To the Editor: With reference to the manuscript “SARS-CoV-2 mRNA vaccination and subsequent herpes zoster: Possible immune reconstitution by mRNA vaccination,”1 we would like to present a unique case of messenger RNA (mRNA) vaccination during herpes zoster infection in an elderly man.
The patient is an 84-year–old man who presented with a 3-day history of herpes zoster (HZ) in the right first division of the trigeminal nerve (Fig 1). He had noticed the rash on the day of the first BNT162b2 mRNA vaccination, but he went on to receive the vaccine regardless. He had a medical history of cerebral infarction. He had not been vaccinated against HZ. Laboratory investigations revealed a normal white blood cell count (4.0 × 103/μL) and a slightly increased C-reactive protein level (0.53 mg/dL; normal level, <0.30 mg/dL). The varicella-zoster virus–specific IgG titer was 25.1 (negative, <2). Other laboratory data were unremarkable. Immediately, treatment with a 1-week course of intravenous acyclovir at 750 mg/day was initiated. On the fourth day of hospitalization, the vesicles had begun to coalesce into large erosions and become hemorrhagic crusts, but poorly demarcated edematous erythema without tenderness or pruritus expanded on the entire face (Fig 2). He had an intermittent fever of up to 38.8 °C, and his serum C-reactive protein level had elevated to 10.61 mg/dL without leukocytosis. Varicella-zoster virus–specific immunoglobulin M was detected at that time. Investigations did not reveal the presence of varicella-zoster virus meningitis, viremia, or any secondary bacterial infection in the HZ lesion. In addition, the results of systemic infectious workup did not reveal an obvious infection. In the absence of other causal factors, it was concluded that the HZ exhibited intense inflammation. His fever and facial erythema resolved without conventional administration of antibiotics on the ninth day of hospitalization, and the ulcerated skin lesions epithelized on the 25th day of hospitalization. No development of ophthalmic sequelae or postherpetic neuralgia was observed. The patient had the second dose of the vaccine without any adverse events.
Fig 1.

Herpes zoster in the right first division of the trigeminal nerve on the third day after onset.
Fig 2.

Poorly demarcated erythema and edema expanding on the entire face on the sixth day after onset (3 days after the initiation of treatment with acyclovir).

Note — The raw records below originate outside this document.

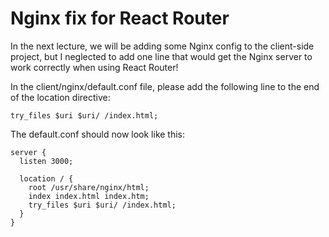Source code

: # Nginx fix for React Router

In the next lecture, we will be adding some Nginx config to the client-side project, but I neglected to add one line that would get the Nginx server to work correctly when using React Router!

In the client/nginx/default.conf file, please add the following line to the end of the location directive:

    try_files $uri $uri/ /index.html;

The default.conf should now look like this:

    server {
      listen 3000;
     
      location / {
        root /usr/share/nginx/html;
        index index.html index.htm;
        try_files $uri $uri/ /index.html;
      }
    }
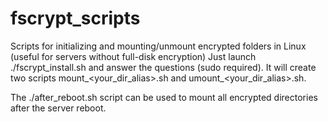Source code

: # fscrypt_scripts

Scripts for initializing and mounting/unmount encrypted folders in Linux (useful for servers without full-disk encryption)
Just launch ./fscrypt_install.sh and answer the questions (sudo required).
It will create two scripts mount_<your_dir_alias>.sh and umount_<your_dir_alias>.sh.

The ./after_reboot.sh script can be used to mount all encrypted directories after the server reboot.


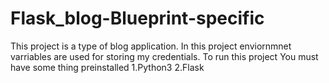 <h1>Flask_blog-Blueprint-specific</h1>
This project is a type of blog application.
In this project enviornmnet varriables are used for storing my credentials.
To run this project 
You must have some thing preinstalled
1.Python3
2.Flask
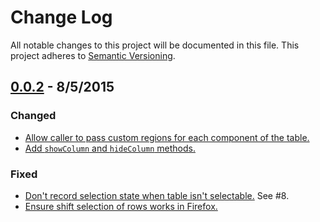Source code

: # Change Log

All notable changes to this project will be documented in this file. This project adheres to [Semantic Versioning](http://semver.org/).

## [0.0.2](https://github.com/rapid7/marionette.carpenter/releases/0.0.2) - 8/5/2015

### Changed

- [Allow caller to pass custom regions for each component of the table.](https://github.com/rapid7/marionette.carpenter/commit/7b6088a9e3f0a6db5aa0dcfc80b29527a087cc65)
- [Add `showColumn` and `hideColumn` methods.](https://github.com/rapid7/marionette.carpenter/pull/22)

### Fixed

- [Don't record selection state when table isn't selectable.](https://github.com/rapid7/marionette.carpenter/commit/8e55509ab35f30b2a02944ad932408b5fe4abf63) See #8.
- [Ensure shift selection of rows works in Firefox.](https://github.com/rapid7/marionette.carpenter/issues/25)
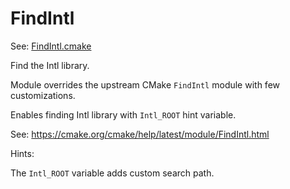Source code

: # FindIntl

See: [FindIntl.cmake](https://github.com/petk/php-build-system/tree/master/cmake/cmake/modules/FindIntl.cmake)

Find the Intl library.

Module overrides the upstream CMake `FindIntl` module with few customizations.

Enables finding Intl library with `Intl_ROOT` hint variable.

See: https://cmake.org/cmake/help/latest/module/FindIntl.html

Hints:

The `Intl_ROOT` variable adds custom search path.
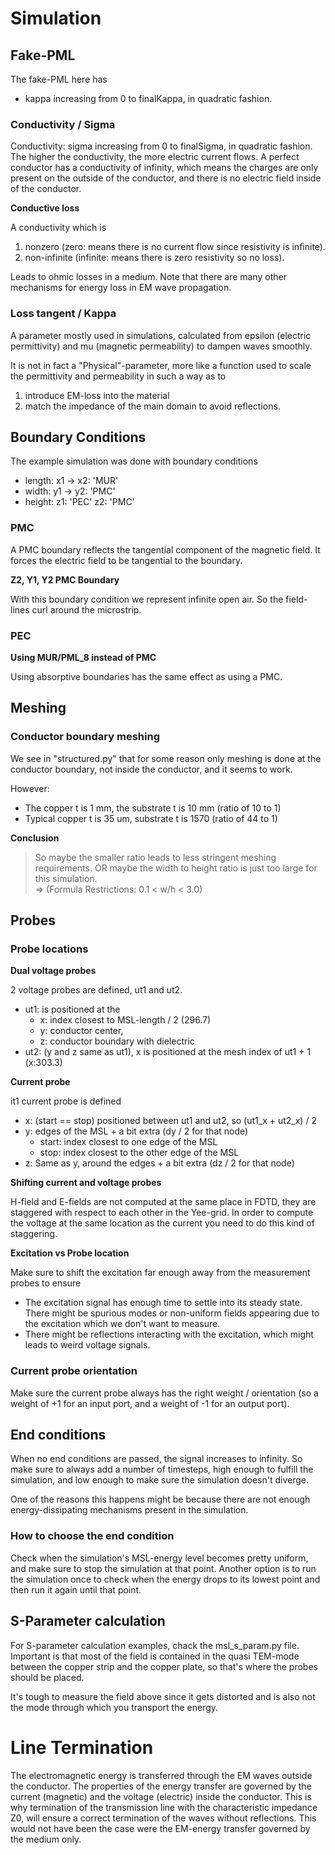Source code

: # Simulation

## Fake-PML
The fake-PML here has 
- kappa increasing from 0 to finalKappa, in quadratic fashion.


### Conductivity / Sigma
Conductivity: sigma increasing from 0 to finalSigma, in quadratic fashion.
The higher the conductivity, the more electric current flows.
A perfect conductor has a conductivity of infinity, which means the charges are only present on the outside of the conductor, and there is no electric field inside of the conductor.

**Conductive loss**

A conductivity which is
1. nonzero (zero: means there is no current flow since resistivity is infinite). 
2. non-infinite (infinite: means there is zero resistivity so no loss).

Leads to ohmic losses in a medium. Note that there are many other mechanisms for energy loss in EM wave propagation.

### Loss tangent / Kappa
A parameter mostly used in simulations, calculated from epsilon (electric permittivity) and mu (magnetic permeability) to dampen waves smoothly.

It is not in fact a "Physical"-parameter, more like a function used to scale the permittivity and permeability in such a way as to 
1. introduce EM-loss into the material
2. match the impedance of the main domain to avoid reflections.

## Boundary Conditions
The example simulation was done with boundary conditions

- length: x1 -> x2: 'MUR'
- width: y1 -> y2: 'PMC' 
- height: z1: 'PEC' z2: 'PMC' 

### PMC
A PMC boundary reflects the tangential component of the magnetic field.
It forces the electric field to be tangential to the boundary.

**Z2, Y1, Y2 PMC Boundary**

With this boundary condition we represent infinite open air. So the field-lines curl around the microstrip.

### PEC
**Using MUR/PML_8 instead of PMC**

Using absorptive boundaries has the same effect as using a PMC.

## Meshing

### Conductor boundary meshing
We see in "structured.py" that for some reason only meshing is done at the conductor boundary, not inside the conductor, and it seems to work.

However:
- The copper t is 1 mm, the substrate t is 10 mm (ratio of 10 to 1)
- Typical copper t is 35 um, substrate t is 1570 (ratio of 44 to 1)

**Conclusion**
> So maybe the smaller ratio leads to less stringent meshing requirements. OR maybe the width to height ratio is just too large for this simulation. \
=> (Formula Restrictions: 0.1 < w/h < 3.0)

## Probes
### Probe locations
**Dual voltage probes**

2 voltage probes are defined, ut1 and ut2.
- ut1: is positioned at the 
    - x: index closest to MSL-length / 2 (296.7)
    - y: conductor center,
    - z: conductor boundary with dielectric
- ut2: (y and z same as ut1), x is positioned at the mesh index of ut1 + 1 (x:303.3)

**Current probe**

it1 current probe is defined
- x: (start == stop) positioned between ut1 and ut2, so (ut1_x + ut2_x) / 2
- y: edges of the MSL + a bit extra (dy / 2 for that node)
    - start: index closest to one edge of the MSL
    - stop: index closest to the other edge of the MSL
- z: Same as y, around the edges + a bit extra (dz / 2 for that node)


**Shifting current and voltage probes**

H-field and E-fields are not computed at the same place in FDTD, they are staggered with respect to each other in the Yee-grid.
In order to compute the voltage at the same location as the current you need to do this kind of staggering.

**Excitation vs Probe location**

Make sure to shift the excitation far enough away from the measurement probes to ensure
- The excitation signal has enough time to settle into its steady state. There might be spurious modes or non-uniform fields appearing due to the excitation which we don't want to measure.
- There might be reflections interacting with the excitation, which might leads to weird voltage signals.

### Current probe orientation
Make sure the current probe always has the right weight / orientation (so a weight of +1 for an input port, and a weight of -1 for an output port).

## End conditions
When no end conditions are passed, the signal increases to infinity.
So make sure to always add a number of timesteps, high enough to fulfill the simulation, and low enough to make sure the simulation doesn't diverge.

One of the reasons this happens might be because there are not enough energy-dissipating mechanisms present in the simulation.

### How to choose the end condition
Check when the simulation's MSL-energy level becomes pretty uniform, and make sure to stop the simulation at that point. Another option is to run the simulation once to check when the energy drops to its lowest point and then run it again until that point.

## S-Parameter calculation
For S-parameter calculation examples, chack the msl_s_param.py file. Important is that most of the field is contained in the quasi TEM-mode between the copper strip and the copper plate, so that's where the probes should be placed.

It's tough to measure the field above since it gets distorted and is also not the mode through which you transport the energy.


# Line Termination
The electromagnetic energy is transferred through the EM waves outside the conductor. The properties of the energy transfer are governed by the current (magnetic) and the voltage (electric) inside the conductor. 
This is why termination of the transmission line with the characteristic impedance Z0, will ensure a correct termination of the waves without reflections. This would not have been the case were the EM-energy transfer governed by the medium only.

This study highlights a case of HZ with intense inflammation reflected by severe rash, fever, and a high C-reactive protein level. This manifestation may simply be because of the aging (ie, immunosenescence) of the patient because aging is a risk factor for developing severe HZ symptoms, especially postherpetic neuralgia.2 However, this case is atypical for such a case because of the following aspects: lack of postherpetic neuralgia, systemically disseminated rash, no development of ophthalmic sequelae, and the start of intense inflammation 3 days after the initiation of intravenous acyclovir.
Immune reconstitution inflammatory syndrome can exhibit 2 clinical symptoms during immune response recovery: the appearance of pre-existing subclinical infections (unmasking immune reconstitution inflammatory syndrome) and the worsening of pre-existing apparent infections (paradoxical immune reconstitution inflammatory syndrome).3 Ota1 proposed a possible immune reconstitution triggered by mRNA vaccination in a case of HZ, suggesting “unmasking” immune reconstitution by the vaccination. In contrast, HZ with intense inflammatory symptoms, as in the present case, highlights the potential “paradoxical” immune reconstitution triggered by the vaccination. Additional observations and vigilance are indicated; however, this type of clinical manifestation may be extremely rare because mRNA vaccination is not recommended for individuals suffering from an acute infection.
Conflicts of interest
None disclosed.
Footnotes
Funding sources: None.
IRB approval status: Not applicable.
Key words: elderly man; herpes zoster; mRNA vaccination; paradoxical immune reconstitution; varicella-zoster virus.